En tout cas, aux Murets, un traitement sans concession est très vite choisi. Manifestement destiné davantage à la tranquillité du service qu’au bien-être de Sabine. Le Dr Brehier s’explique : « Le problème avec Sabine, c’est que les neuroleptiques ne marchaient pas très bien sur elle. » D’où l’idée d’une «fenêtre thérapeutique» : l’équipe médicale arrête tous les médicaments afin que l’organisme se reconstruise. « Mais il y avait un risque en terme de comportement. » Et c’est ainsi que « pour permettre cette fenêtre thérapeutiqu e», Sabine se retrouve pendant cinq mois à l’UMD de Villejuif. Un lieu carcéral, enfermée vingt-quatre heures sur vingt-quatre, avec aucune possibilité de sortie.

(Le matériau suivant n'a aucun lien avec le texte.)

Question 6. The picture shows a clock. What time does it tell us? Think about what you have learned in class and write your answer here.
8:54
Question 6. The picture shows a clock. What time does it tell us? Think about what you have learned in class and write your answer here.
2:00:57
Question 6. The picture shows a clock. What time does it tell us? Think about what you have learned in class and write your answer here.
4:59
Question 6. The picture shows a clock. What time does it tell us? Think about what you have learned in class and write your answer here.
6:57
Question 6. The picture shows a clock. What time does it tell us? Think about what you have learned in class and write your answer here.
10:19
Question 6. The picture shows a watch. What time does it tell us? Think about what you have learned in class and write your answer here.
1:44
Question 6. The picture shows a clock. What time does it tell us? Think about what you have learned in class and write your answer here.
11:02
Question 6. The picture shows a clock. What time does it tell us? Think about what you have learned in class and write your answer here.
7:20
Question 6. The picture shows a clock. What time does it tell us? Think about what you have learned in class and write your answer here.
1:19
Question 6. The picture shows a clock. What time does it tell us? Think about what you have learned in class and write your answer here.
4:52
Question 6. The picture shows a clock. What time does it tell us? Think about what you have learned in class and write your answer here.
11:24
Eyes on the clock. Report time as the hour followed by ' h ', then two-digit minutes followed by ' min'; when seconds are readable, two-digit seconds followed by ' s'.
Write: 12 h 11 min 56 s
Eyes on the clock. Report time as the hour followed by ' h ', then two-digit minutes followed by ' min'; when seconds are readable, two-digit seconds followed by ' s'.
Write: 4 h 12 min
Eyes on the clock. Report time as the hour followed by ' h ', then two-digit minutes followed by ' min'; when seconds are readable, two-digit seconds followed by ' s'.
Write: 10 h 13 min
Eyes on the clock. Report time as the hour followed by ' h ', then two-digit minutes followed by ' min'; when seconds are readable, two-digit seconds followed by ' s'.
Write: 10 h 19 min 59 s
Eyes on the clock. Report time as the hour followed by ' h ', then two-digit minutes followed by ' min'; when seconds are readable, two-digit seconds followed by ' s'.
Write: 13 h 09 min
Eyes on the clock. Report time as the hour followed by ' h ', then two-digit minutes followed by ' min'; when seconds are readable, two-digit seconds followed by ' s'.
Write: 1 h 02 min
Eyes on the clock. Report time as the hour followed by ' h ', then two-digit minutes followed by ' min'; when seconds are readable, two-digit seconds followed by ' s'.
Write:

Sandrine demande simplement au psychiatre si, à son retour aux Murets, ils ont pu «travailler» avec elle. Réponse : « Quand elle était plus calme, on la mettait avec les autres, mais avec la limite de nos moyens. L’hôpital psychiatrique, c’est le lieu de toutes les grosses misères. Il n’y a que deux à trois infirmiers en permanence pour 25 malades. On fait aussi ce qu’on peut avec ce qu’on a.

— Vous reconnaissez que vos traitements sont parfois liés aux manques de moyens ?

— Les médicaments, c’est quand même un progrès. Vous n’imaginez pas ce que c’était avant, quand, dans un service, un malade hurlait toute la journée, jusqu’à n’avoir plus de voix…

— Sabine était quelqu’un qui exprimait ses angoisses. Elle était dans l’échange, dans le contact. D’ailleurs, elle jouait du Schubert, elle dessinait. Aux Murets, elle a perdu toute mémoire, elle ne savait même plus s’habiller. Comment vous l’expliquez ?

— Ce que j’essaye de vous dire, c’est qu’elle a eu beaucoup de décompensations. Si elle est entrée à l’hôpital, c’est pour ça. Croyez-moi, ce n’est pas l’hôpital qui l’a rendu malade…»

La Dr B., qui la suivait au quotidien aux Murets, dira la même chose. Pour autant, cette médecin ne se souvient pas de la «fenêtre thérapeutique», ni des longues périodes où Sabine est restée enfermée dans sa chambre. Elle évoque l’intérêt des chambres d’isolement, et même de contentions « plus modernes, avec des aimants qui lient directement mains et chevilles au lit ».

À l’automne 2000, c’est la sortie des Murets. Un autre combat : alors que les sœurs ont remué terre et ciel pour trouver un autre lieu, la Dr L. ne veut pas laisser partir Sabine. «Elle nous disait qu’elle devait rester hospitalisée, qu’elle ne pouvait pas aller en Charente, car le lieu n’était pas assez médicalisé», raconte Sandrine Bonnaire. Finalement le 29 décembre, Sabine a pu intégrer ce lieu de vie près d’Angoulême. En quittant les Murets, Sandrine Bonnaire veut revoir l’ancien bâtiment. « C’est sa chambre », dit-elle en montrant une fenêtre.

«PAS DE COLÈRE, DE LA TRISTESSE»

Quelques jours plus tard, de retour à Villejuif : « Je viens de discuter avec le Dr B, à qui j’ai envoyé un DVD du film. Elle m’a dit qu’elle n’avait pas l’impression d’avoir mal travaillé. Et que, si cela avait été le cas, ils se seraient trompés en groupe ».

Sandrine Bonnaire a-t-elle appris quelque chose à l’occasion de ce retour ? Certains arguments l’ont-ils troublée ou convaincue ? « Ce n’est pas de la colère que je ressens, c’est de la tristesse. Les réponses que l’on nous a données, non, elles ne nous ont rien appris. Et c’est cela qui est terrible ».